Ellison called the Second Sunday in Easter “an appropriate time to invite sermons and conversations about how we live into this new life that is God’s gift to us in the resurrection of Jesus. I hope the sermon gives a real introduction and challenge to live into that part of the Church’s mission, proclaiming resurrection hope to all God’s people — including God’s LGBTQIA+ people.”

The story of Doubting Thomas “is a challenging passage, one we make a lot of assumptions about,” Ellison said. “We all know the story of Doubting Thomas, but I’m not sure we read it closely. I am more sympathetic to Thomas than the tradition sometimes is. I don’t find his doubts all that unreasonable.”

Ellison said the video offering will benefit from the editing gifts of the Rev. Landon Whitsitt, pastor of Westminster Presbyterian Church in Oklahoma City, who will make it “clean and visually engaging.”

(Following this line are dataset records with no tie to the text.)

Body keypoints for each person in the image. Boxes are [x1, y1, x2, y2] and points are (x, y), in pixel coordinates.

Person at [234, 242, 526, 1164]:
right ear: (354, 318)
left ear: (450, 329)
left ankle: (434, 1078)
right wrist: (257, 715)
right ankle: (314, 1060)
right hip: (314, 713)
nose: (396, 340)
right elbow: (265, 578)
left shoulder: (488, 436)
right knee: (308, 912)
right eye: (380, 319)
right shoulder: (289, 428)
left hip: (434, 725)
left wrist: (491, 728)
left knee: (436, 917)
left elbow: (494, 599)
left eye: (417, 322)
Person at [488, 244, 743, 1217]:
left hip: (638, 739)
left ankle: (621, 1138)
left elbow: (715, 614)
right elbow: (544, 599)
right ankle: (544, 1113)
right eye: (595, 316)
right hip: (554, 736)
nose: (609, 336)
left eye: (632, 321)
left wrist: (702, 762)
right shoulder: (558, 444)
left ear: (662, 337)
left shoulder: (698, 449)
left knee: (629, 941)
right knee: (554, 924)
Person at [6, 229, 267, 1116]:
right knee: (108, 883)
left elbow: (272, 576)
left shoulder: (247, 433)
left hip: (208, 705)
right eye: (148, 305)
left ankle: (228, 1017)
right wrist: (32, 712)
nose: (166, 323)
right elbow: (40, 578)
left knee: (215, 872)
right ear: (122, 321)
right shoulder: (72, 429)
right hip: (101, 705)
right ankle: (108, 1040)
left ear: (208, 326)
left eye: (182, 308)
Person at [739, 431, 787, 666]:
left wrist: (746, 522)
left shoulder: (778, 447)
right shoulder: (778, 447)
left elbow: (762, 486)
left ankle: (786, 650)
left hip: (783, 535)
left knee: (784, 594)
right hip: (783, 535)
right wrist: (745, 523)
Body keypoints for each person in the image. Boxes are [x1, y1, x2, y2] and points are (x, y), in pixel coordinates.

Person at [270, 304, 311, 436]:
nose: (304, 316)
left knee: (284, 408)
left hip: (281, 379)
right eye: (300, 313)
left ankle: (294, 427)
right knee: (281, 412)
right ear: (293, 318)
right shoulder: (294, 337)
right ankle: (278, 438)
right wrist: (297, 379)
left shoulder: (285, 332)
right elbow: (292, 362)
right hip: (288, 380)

Previous sermon efforts have enjoyed “great response,” Ellison said.

“A lot of people are under the impression that the work of LGBTQIA+ inclusion is over or somehow accomplished,” he said. “There are still dozens of presbyteries and hundreds of congregations” not ordaining openly LGBTQIA+ people to positions of ordered ministry, including deacons, elders and pastors, according to Ellison. Nor are they hosting same-sex marriage ceremonies. The General Assembly has given local presbyteries and congregations permission to do all those things, he noted, but did not require them to.

“Winning votes was one thing,” he said. “Winning hearts and minds sometimes takes more time.”

The Covenant Network of Presbyterians “has always bee15n about having the Church move forward together,” Ellison said. “We are unapologetic about the gospel’s call to including, but we try to offer the message in a way that helps people come along together toward that end.”

The April 11 sermon, which can be used anytime, “is a message that everyone should be able to hear,” Ellison said. About 350 congregations have “affirmed that call [with CNP] to be a covenant community. We have great relationships with a wide cross-section of presbyteries and synods. Many have invited us to their space to offer education and engagement.”

Ellison said the Covenant Network of Presbyterians wants to continue offering sermons to faith communities, even as more of them begin meeting in person or offer both an in-person and an online worship experience.

“We have amazing preachers on the board of CNP,” he said, preachers who “we hope will also be able to offer sermons for congregations.”